[Opening Supplied data section]
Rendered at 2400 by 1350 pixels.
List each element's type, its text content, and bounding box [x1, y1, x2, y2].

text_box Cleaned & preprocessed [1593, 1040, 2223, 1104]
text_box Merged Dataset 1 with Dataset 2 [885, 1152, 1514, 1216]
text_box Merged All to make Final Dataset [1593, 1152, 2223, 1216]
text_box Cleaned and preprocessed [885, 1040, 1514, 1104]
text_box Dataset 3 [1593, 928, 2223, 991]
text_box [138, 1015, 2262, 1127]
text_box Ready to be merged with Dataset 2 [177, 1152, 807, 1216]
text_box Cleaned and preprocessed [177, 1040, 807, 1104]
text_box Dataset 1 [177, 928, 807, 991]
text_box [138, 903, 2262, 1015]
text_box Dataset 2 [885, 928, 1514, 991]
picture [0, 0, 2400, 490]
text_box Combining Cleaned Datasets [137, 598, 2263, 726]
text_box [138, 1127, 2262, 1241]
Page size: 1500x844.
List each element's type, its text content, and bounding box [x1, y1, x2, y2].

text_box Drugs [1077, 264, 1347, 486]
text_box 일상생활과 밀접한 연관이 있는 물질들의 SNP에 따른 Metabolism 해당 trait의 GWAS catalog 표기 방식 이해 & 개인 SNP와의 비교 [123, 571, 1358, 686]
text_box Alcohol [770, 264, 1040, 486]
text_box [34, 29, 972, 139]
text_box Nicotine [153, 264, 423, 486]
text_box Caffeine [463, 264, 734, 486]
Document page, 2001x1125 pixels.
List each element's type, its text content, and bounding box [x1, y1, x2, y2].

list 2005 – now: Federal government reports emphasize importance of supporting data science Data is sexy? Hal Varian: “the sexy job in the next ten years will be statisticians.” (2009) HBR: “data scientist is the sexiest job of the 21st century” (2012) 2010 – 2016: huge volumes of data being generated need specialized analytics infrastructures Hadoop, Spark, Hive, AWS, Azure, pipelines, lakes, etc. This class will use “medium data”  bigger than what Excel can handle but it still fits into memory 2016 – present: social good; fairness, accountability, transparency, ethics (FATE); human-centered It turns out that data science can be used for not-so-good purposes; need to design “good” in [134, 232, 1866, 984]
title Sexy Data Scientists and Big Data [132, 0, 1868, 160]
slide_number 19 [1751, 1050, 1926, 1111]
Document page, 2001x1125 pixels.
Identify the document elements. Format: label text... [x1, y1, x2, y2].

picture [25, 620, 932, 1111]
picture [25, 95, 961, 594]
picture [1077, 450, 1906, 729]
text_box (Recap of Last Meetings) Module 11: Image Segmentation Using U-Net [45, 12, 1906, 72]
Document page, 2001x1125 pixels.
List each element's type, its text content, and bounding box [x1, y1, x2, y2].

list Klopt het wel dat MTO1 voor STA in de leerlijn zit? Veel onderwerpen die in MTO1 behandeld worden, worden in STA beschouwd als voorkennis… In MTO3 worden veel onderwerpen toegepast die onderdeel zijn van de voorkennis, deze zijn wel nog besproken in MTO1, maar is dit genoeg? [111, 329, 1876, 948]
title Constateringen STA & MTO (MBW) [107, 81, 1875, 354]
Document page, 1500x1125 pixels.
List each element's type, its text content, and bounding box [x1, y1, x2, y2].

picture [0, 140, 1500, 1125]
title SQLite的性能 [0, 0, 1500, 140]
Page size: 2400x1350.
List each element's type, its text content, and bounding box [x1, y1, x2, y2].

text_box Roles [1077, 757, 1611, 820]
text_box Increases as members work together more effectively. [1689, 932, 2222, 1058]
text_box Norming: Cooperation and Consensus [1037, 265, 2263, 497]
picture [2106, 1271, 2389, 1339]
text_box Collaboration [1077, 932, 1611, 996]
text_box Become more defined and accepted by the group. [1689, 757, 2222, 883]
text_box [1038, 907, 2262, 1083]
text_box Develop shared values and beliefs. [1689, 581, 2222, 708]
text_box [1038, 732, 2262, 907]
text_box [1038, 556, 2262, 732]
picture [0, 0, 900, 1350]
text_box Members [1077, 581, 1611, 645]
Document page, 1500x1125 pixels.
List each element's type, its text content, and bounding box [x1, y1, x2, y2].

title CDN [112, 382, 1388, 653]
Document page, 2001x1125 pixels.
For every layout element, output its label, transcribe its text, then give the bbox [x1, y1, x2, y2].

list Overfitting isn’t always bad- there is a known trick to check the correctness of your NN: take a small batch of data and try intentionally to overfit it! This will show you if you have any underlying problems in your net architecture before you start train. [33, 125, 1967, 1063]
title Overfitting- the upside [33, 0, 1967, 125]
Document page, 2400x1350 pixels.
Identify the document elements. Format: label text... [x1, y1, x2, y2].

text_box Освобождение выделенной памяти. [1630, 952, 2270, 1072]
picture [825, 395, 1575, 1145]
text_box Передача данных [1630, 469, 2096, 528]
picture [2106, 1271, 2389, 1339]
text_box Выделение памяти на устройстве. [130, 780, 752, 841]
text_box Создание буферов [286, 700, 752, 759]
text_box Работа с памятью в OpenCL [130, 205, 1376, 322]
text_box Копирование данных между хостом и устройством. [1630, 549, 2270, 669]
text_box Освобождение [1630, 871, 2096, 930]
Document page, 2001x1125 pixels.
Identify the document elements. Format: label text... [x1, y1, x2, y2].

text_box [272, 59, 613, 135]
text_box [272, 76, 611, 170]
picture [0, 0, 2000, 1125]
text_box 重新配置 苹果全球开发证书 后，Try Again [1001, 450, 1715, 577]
[Closing Supplied data section]
Exercise instructions | Word for word, restate the entries that appear above.

Your response |
Rendered at 2400 by 1350 pixels.
List each element's type, its text content, and bounding box [x1, y1, x2, y2].

text_box Cleaned & preprocessed [1593, 1040, 2223, 1104]
text_box Merged Dataset 1 with Dataset 2 [885, 1152, 1514, 1216]
text_box Merged All to make Final Dataset [1593, 1152, 2223, 1216]
text_box Cleaned and preprocessed [885, 1040, 1514, 1104]
text_box Dataset 3 [1593, 928, 2223, 991]
text_box [138, 1015, 2262, 1127]
text_box Ready to be merged with Dataset 2 [177, 1152, 807, 1216]
text_box Cleaned and preprocessed [177, 1040, 807, 1104]
text_box Dataset 1 [177, 928, 807, 991]
text_box [138, 903, 2262, 1015]
text_box Dataset 2 [885, 928, 1514, 991]
picture [0, 0, 2400, 490]
text_box Combining Cleaned Datasets [137, 598, 2263, 726]
text_box [138, 1127, 2262, 1241]
Page size: 1500x844.
List each element's type, its text content, and bounding box [x1, y1, x2, y2].

text_box Drugs [1077, 264, 1347, 486]
text_box 일상생활과 밀접한 연관이 있는 물질들의 SNP에 따른 Metabolism 해당 trait의 GWAS catalog 표기 방식 이해 & 개인 SNP와의 비교 [123, 571, 1358, 686]
text_box Alcohol [770, 264, 1040, 486]
text_box [34, 29, 972, 139]
text_box Nicotine [153, 264, 423, 486]
text_box Caffeine [463, 264, 734, 486]
Document page, 2001x1125 pixels.
List each element's type, its text content, and bounding box [x1, y1, x2, y2].

list 2005 – now: Federal government reports emphasize importance of supporting data science Data is sexy? Hal Varian: “the sexy job in the next ten years will be statisticians.” (2009) HBR: “data scientist is the sexiest job of the 21st century” (2012) 2010 – 2016: huge volumes of data being generated need specialized analytics infrastructures Hadoop, Spark, Hive, AWS, Azure, pipelines, lakes, etc. This class will use “medium data”  bigger than what Excel can handle but it still fits into memory 2016 – present: social good; fairness, accountability, transparency, ethics (FATE); human-centered It turns out that data science can be used for not-so-good purposes; need to design “good” in [134, 232, 1866, 984]
title Sexy Data Scientists and Big Data [132, 0, 1868, 160]
slide_number 19 [1751, 1050, 1926, 1111]
Document page, 2001x1125 pixels.
Identify the document elements. Format: label text... [x1, y1, x2, y2].

picture [25, 620, 932, 1111]
picture [25, 95, 961, 594]
picture [1077, 450, 1906, 729]
text_box (Recap of Last Meetings) Module 11: Image Segmentation Using U-Net [45, 12, 1906, 72]
Document page, 2001x1125 pixels.
List each element's type, its text content, and bounding box [x1, y1, x2, y2].

list Klopt het wel dat MTO1 voor STA in de leerlijn zit? Veel onderwerpen die in MTO1 behandeld worden, worden in STA beschouwd als voorkennis… In MTO3 worden veel onderwerpen toegepast die onderdeel zijn van de voorkennis, deze zijn wel nog besproken in MTO1, maar is dit genoeg? [111, 329, 1876, 948]
title Constateringen STA & MTO (MBW) [107, 81, 1875, 354]
Document page, 1500x1125 pixels.
List each element's type, its text content, and bounding box [x1, y1, x2, y2].

picture [0, 140, 1500, 1125]
title SQLite的性能 [0, 0, 1500, 140]
Page size: 2400x1350.
List each element's type, its text content, and bounding box [x1, y1, x2, y2].

text_box Roles [1077, 757, 1611, 820]
text_box Increases as members work together more effectively. [1689, 932, 2222, 1058]
text_box Norming: Cooperation and Consensus [1037, 265, 2263, 497]
picture [2106, 1271, 2389, 1339]
text_box Collaboration [1077, 932, 1611, 996]
text_box Become more defined and accepted by the group. [1689, 757, 2222, 883]
text_box [1038, 907, 2262, 1083]
text_box Develop shared values and beliefs. [1689, 581, 2222, 708]
text_box [1038, 732, 2262, 907]
text_box [1038, 556, 2262, 732]
picture [0, 0, 900, 1350]
text_box Members [1077, 581, 1611, 645]
Document page, 1500x1125 pixels.
List each element's type, its text content, and bounding box [x1, y1, x2, y2].

title CDN [112, 382, 1388, 653]
Document page, 2001x1125 pixels.
For every layout element, output its label, transcribe its text, then give the bbox [x1, y1, x2, y2].

list Overfitting isn’t always bad- there is a known trick to check the correctness of your NN: take a small batch of data and try intentionally to overfit it! This will show you if you have any underlying problems in your net architecture before you start train. [33, 125, 1967, 1063]
title Overfitting- the upside [33, 0, 1967, 125]
Document page, 2400x1350 pixels.
Identify the document elements. Format: label text... [x1, y1, x2, y2].

text_box Освобождение выделенной памяти. [1630, 952, 2270, 1072]
picture [825, 395, 1575, 1145]
text_box Передача данных [1630, 469, 2096, 528]
picture [2106, 1271, 2389, 1339]
text_box Выделение памяти на устройстве. [130, 780, 752, 841]
text_box Создание буферов [286, 700, 752, 759]
text_box Работа с памятью в OpenCL [130, 205, 1376, 322]
text_box Копирование данных между хостом и устройством. [1630, 549, 2270, 669]
text_box Освобождение [1630, 871, 2096, 930]
Document page, 2001x1125 pixels.
Identify the document elements. Format: label text... [x1, y1, x2, y2].

text_box [272, 59, 613, 135]
text_box [272, 76, 611, 170]
picture [0, 0, 2000, 1125]
text_box 重新配置 苹果全球开发证书 后，Try Again [1001, 450, 1715, 577]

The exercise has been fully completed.